[Stored data entries]
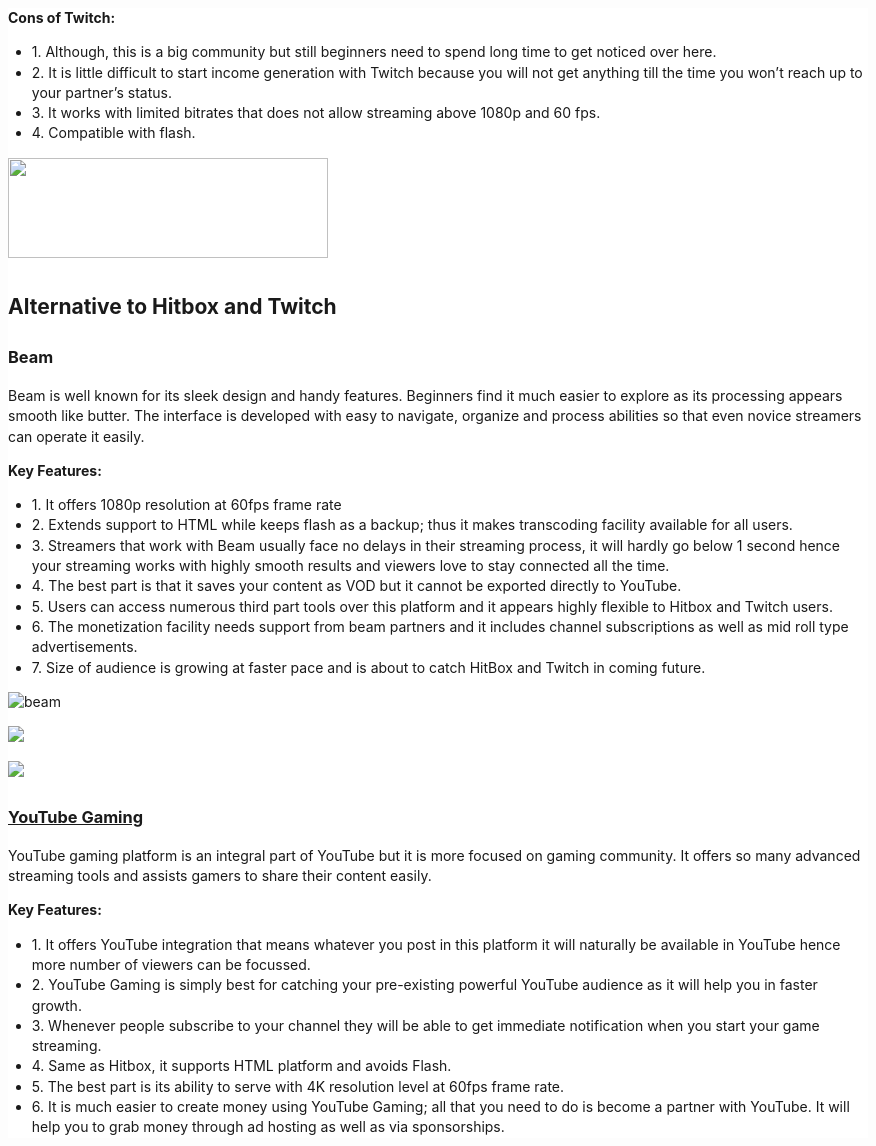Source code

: **Cons of Twitch:**

* 1\. Although, this is a big community but still beginners need to spend long time to get noticed over here.
* 2\. It is little difficult to start income generation with Twitch because you will not get anything till the time you won’t reach up to your partner’s status.
* 3\. It works with limited bitrates that does not allow streaming above 1080p and 60 fps.
* 4\. Compatible with flash.


<a href="https://proteahair.pxf.io/c/5597632/1983634/23621" target="_top" id="1983634"><img src="//a.impactradius-go.com/display-ad/23621-1983634" border="0" alt="" width="320" height="100"/></a><img height="0" width="0" src="https://imp.pxf.io/i/5597632/1983634/23621" style="position:absolute;visibility:hidden;" border="0" />

## Alternative to Hitbox and Twitch

### Beam

Beam is well known for its sleek design and handy features. Beginners find it much easier to explore as its processing appears smooth like butter. The interface is developed with easy to navigate, organize and process abilities so that even novice streamers can operate it easily.

**Key Features:**

* 1\. It offers 1080p resolution at 60fps frame rate
* 2\. Extends support to HTML while keeps flash as a backup; thus it makes transcoding facility available for all users.
* 3\. Streamers that work with Beam usually face no delays in their streaming process, it will hardly go below 1 second hence your streaming works with highly smooth results and viewers love to stay connected all the time.
* 4\. The best part is that it saves your content as VOD but it cannot be exported directly to YouTube.
* 5\. Users can access numerous third part tools over this platform and it appears highly flexible to Hitbox and Twitch users.
* 6\. The monetization facility needs support from beam partners and it includes channel subscriptions as well as mid roll type advertisements.
* 7\. Size of audience is growing at faster pace and is about to catch HitBox and Twitch in coming future.

![ beam ](https://images.wondershare.com/filmora/article-images/beam.jpg)


<a href="https://store.advancedwebranking.com/order/checkout.php?PRODS=4715051&QTY=1&AFFILIATE=108875&CART=1"><img src="https://secure.avangate.com/images/merchant/14edc6ebfdae2e23bbed83d67f50e983/products/33_awr%20logo.png" border="0"></a>


<a href="https://secure.2checkout.com/order/checkout.php?PRODS=4715391&QTY=1&AFFILIATE=108875&CART=1"><img src="https://secure.avangate.com/images/merchant/7f687767ccf20fcea1c9dc4a5adc2326/Digisigner_banner_728_x_90_color_version.png" border="0"></a>

### [YouTube Gaming](https://gaming.youtube.com/)

YouTube gaming platform is an integral part of YouTube but it is more focused on gaming community. It offers so many advanced streaming tools and assists gamers to share their content easily.

**Key Features:**

* 1\. It offers YouTube integration that means whatever you post in this platform it will naturally be available in YouTube hence more number of viewers can be focussed.
* 2\. YouTube Gaming is simply best for catching your pre-existing powerful YouTube audience as it will help you in faster growth.
* 3\. Whenever people subscribe to your channel they will be able to get immediate notification when you start your game streaming.
* 4\. Same as Hitbox, it supports HTML platform and avoids Flash.
* 5\. The best part is its ability to serve with 4K resolution level at 60fps frame rate.
* 6\. It is much easier to create money using YouTube Gaming; all that you need to do is become a partner with YouTube. It will help you to grab money through ad hosting as well as via sponsorships.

WHAT IS REQUIRED — Rewrite the stretch of lines from the one containing "resolution at 60fps frame rate" through the one containing "for all users.", replacing "backup" with "fallback" and leaving everything else unchanged.

SOLUTION FOR THIS PROBLEM —
* 1\. It offers 1080p resolution at 60fps frame rate
* 2\. Extends support to HTML while keeps flash as a fallback; thus it makes transcoding facility available for all users.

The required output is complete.